## [REQUIRED WORK]
Nothing but the data, repeated exactly, belongs in the answer.

## [AVAILABLE DATA]
=== Begin Enclosure ===

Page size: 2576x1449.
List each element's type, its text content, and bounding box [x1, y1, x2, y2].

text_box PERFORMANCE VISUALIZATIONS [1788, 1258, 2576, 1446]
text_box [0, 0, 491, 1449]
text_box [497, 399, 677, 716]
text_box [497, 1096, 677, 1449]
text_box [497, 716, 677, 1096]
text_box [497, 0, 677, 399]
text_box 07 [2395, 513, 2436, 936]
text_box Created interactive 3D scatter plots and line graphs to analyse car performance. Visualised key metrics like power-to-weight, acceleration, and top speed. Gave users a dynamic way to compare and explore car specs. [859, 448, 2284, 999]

=== End Enclosure ===

## [SOLUTION]
Page size: 2576x1449.
List each element's type, its text content, and bounding box [x1, y1, x2, y2].

text_box PERFORMANCE VISUALIZATIONS [1788, 1258, 2576, 1446]
text_box [0, 0, 491, 1449]
text_box [497, 399, 677, 716]
text_box [497, 1096, 677, 1449]
text_box [497, 716, 677, 1096]
text_box [497, 0, 677, 399]
text_box 07 [2395, 513, 2436, 936]
text_box Created interactive 3D scatter plots and line graphs to analyse car performance. Visualised key metrics like power-to-weight, acceleration, and top speed. Gave users a dynamic way to compare and explore car specs. [859, 448, 2284, 999]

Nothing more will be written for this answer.